Mevrouw Van der Toorn, wat is er dan met diversiteit?
‘In het ideale geval worden wetenschappers uitsluitend op hun prestaties beoordeeld. Toch lukt dat lang niet altijd, door bewuste en onbewuste vooroordelen. Van de Nederlandse afgestudeerden is bijvoorbeeld 53 procent vrouw, terwijl dat bij de hoogleraren nog geen vijftien procent is.’
Vissers zijn vooral man, jonge huisartsen vooral vrouw, en allebei doen ze belangrijker en beter betaald werk dan onderzoekers. Vanwaar toch altijd die belangstelling voor universiteiten?
‘Het klopt dat je in veel segmenten van de samenleving weinig diversiteit ziet, maar juist van wetenschappers zou je verwachten dat ze niet geplaagd worden door vooroordelen. Dat blijkt in werkelijkheid wel zo te zijn. Een van mijn co-auteurs deed een onderzoek waarin ze wetenschappers vroeg om een sollicitatiebrief te beoordelen. Als daar een jongensnaam boven stond, zagen ze de sollicitant als competenter, en boden ze hem een hoger startsalaris, dan bij een meisjesnaam. Zowel mannen als vrouwen deden dat, overigens.’

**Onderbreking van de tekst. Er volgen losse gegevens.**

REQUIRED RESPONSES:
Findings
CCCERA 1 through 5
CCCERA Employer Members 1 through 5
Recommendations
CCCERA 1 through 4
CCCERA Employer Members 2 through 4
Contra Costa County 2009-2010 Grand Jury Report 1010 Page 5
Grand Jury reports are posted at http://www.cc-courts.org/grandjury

Hoezo dan? Er is toch niemand tegen vrouwen?
‘Er zijn allerlei subtiele psychologische mechanismen waardoor vrouwen en andere minderheden systematisch worden onderschat en talent verloren gaat. Als ik zeg: “wetenschapper”, dan ziet men in eerste instantie een blanke man voor zich. Dat is niet bewust, maar het heeft wel impact op wie er kansen krijgt in de wetenschap.’
In het Science-stuk pleiten jullie voor aanpak. Welke?

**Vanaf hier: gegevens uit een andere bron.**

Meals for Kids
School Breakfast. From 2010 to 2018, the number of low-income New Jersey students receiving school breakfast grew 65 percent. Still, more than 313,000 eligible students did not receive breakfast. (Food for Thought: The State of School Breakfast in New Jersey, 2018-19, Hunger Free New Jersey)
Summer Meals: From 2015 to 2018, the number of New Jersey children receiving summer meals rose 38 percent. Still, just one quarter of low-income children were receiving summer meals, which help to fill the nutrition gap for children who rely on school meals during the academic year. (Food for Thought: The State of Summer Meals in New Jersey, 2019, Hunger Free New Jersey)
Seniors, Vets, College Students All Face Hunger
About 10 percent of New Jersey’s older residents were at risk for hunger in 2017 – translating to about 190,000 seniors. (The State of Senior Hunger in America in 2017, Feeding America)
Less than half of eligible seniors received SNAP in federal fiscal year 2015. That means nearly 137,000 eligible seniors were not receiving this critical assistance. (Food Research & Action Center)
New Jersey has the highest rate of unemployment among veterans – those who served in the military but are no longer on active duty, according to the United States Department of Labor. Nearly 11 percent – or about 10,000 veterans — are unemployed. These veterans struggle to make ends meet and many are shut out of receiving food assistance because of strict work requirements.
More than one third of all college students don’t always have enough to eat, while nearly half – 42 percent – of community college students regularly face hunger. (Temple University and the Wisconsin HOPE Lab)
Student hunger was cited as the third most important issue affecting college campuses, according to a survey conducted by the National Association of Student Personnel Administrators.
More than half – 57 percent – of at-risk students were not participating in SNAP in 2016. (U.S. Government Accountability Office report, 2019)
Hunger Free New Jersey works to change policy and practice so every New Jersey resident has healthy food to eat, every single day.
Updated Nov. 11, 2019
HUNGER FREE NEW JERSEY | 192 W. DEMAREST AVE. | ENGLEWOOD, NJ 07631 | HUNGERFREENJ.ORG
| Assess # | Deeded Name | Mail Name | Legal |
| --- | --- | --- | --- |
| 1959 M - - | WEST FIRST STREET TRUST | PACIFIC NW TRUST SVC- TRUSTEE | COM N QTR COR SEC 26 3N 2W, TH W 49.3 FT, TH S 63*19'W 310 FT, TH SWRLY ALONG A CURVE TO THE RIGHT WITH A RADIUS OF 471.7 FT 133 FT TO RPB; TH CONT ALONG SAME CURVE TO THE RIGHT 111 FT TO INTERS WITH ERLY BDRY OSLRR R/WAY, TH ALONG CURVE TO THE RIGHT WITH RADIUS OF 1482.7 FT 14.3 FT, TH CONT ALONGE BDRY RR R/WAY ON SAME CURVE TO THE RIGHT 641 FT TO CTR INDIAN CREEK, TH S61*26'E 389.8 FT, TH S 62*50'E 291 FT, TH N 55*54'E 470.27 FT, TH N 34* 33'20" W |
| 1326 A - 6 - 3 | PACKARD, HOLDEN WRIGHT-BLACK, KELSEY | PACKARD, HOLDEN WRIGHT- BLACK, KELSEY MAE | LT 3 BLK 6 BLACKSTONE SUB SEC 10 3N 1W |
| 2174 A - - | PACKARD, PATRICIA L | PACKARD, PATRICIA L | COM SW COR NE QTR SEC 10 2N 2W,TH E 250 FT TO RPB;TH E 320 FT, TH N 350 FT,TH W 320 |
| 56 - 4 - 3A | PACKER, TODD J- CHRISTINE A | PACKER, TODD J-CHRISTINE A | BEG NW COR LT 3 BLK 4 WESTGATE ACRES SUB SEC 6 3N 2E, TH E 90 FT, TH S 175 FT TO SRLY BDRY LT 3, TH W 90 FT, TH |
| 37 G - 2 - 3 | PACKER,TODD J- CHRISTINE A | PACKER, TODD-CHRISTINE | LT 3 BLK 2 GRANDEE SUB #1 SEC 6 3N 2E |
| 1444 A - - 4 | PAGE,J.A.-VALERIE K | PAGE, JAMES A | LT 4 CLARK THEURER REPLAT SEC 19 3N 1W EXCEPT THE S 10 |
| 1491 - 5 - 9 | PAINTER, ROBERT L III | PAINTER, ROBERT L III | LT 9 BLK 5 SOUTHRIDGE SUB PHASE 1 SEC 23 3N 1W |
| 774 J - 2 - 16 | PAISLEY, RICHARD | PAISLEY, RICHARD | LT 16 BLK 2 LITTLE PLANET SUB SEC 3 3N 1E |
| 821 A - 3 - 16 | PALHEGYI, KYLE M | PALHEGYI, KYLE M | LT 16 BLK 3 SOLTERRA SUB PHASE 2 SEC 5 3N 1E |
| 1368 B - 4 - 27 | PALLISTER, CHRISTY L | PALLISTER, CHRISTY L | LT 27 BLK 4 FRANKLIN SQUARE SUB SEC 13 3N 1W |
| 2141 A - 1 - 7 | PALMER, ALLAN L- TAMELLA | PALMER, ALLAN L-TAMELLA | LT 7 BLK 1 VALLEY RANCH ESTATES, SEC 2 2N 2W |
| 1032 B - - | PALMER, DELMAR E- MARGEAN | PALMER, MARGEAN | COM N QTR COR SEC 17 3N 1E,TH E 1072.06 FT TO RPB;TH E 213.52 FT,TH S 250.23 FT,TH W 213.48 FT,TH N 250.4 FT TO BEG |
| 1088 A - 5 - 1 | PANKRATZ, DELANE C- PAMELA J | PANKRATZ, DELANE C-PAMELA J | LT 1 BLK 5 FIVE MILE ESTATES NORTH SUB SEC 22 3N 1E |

‘Interventies moeten gebaseerd zijn op wetenschappelijke kennis, en mensen ertoe aanzetten actief aan de slag te gaan met deze kennis. Ze moeten juist niet ingaan op de schuldvraag - als je met een vingertje gaat wijzen, schieten mensen alleen maar in de verdediging. En ze moeten systematisch het effect van de interventie bijhouden.
Aan evaluaties schort het nog wel eens, lees ik. Wat is er moeilijk?
‘Er worden een hoop trainingen ontwikkeld, die vervolgens niet uitgebreid geëvalueerd worden. Ik denk dat wetenschappers dat bij uitstek kunnen doen. Wat moeilijk is, is het wegnemen van vooroordelen maar gelukkig weten we door onderzoek al een heleboel.’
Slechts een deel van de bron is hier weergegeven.